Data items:
------------------------------------------------

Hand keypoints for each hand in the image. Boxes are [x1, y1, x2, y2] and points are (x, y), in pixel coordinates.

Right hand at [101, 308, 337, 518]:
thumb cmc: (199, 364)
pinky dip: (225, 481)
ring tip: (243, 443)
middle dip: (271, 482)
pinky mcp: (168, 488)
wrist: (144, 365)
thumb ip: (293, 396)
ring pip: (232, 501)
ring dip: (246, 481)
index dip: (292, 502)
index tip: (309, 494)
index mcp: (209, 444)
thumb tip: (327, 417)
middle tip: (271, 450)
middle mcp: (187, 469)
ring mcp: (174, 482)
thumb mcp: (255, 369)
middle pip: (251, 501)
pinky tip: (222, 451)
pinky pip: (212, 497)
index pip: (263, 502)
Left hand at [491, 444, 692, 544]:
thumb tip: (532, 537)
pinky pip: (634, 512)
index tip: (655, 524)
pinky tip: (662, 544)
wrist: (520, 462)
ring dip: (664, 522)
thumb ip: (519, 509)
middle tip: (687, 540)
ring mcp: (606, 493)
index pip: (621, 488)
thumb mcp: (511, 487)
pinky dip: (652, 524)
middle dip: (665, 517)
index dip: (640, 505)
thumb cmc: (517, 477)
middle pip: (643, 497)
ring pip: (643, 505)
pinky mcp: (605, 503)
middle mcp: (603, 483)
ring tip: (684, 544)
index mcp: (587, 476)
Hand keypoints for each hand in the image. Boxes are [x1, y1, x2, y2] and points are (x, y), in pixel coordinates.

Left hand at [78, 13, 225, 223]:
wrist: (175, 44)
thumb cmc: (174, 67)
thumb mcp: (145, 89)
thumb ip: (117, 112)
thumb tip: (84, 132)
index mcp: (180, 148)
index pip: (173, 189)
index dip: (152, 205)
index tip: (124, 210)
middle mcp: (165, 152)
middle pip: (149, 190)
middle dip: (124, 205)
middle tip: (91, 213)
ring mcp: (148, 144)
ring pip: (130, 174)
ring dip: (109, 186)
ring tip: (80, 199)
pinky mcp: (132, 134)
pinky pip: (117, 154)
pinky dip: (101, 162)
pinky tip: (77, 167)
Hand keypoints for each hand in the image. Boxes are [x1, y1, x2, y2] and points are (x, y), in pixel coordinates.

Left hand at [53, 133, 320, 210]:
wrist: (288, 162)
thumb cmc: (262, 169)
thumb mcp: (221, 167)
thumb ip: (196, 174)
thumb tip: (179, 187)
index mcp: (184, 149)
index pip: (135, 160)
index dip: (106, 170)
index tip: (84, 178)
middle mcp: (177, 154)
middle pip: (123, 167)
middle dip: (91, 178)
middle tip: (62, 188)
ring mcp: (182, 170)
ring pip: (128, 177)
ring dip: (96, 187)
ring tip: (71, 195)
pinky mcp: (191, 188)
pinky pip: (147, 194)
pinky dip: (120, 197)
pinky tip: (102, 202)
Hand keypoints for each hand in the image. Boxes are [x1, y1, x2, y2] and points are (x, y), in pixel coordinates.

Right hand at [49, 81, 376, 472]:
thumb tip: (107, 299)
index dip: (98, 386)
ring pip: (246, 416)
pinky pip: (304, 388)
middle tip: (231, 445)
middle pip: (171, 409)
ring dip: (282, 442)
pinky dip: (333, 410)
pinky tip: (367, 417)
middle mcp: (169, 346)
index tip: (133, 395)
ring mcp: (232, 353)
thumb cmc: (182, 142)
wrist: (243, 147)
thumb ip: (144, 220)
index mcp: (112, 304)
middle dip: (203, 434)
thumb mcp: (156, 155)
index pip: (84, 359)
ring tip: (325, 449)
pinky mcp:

------------------------------------------------

All that is needed is the exact run of lines above from the line containing "ring tip: (684, 544)" through the line containing "index pip: (173, 189)", both of them included.

ring tip: (684, 544)
index mcp: (587, 476)
Hand keypoints for each hand in the image. Boxes are [x1, y1, x2, y2] and points are (x, y), in pixel coordinates.

Left hand at [78, 13, 225, 223]:
wrist: (175, 44)
thumb cmc: (174, 67)
thumb mcp: (145, 89)
thumb ip: (117, 112)
thumb tip: (84, 132)
index mcp: (180, 148)
index pip: (173, 189)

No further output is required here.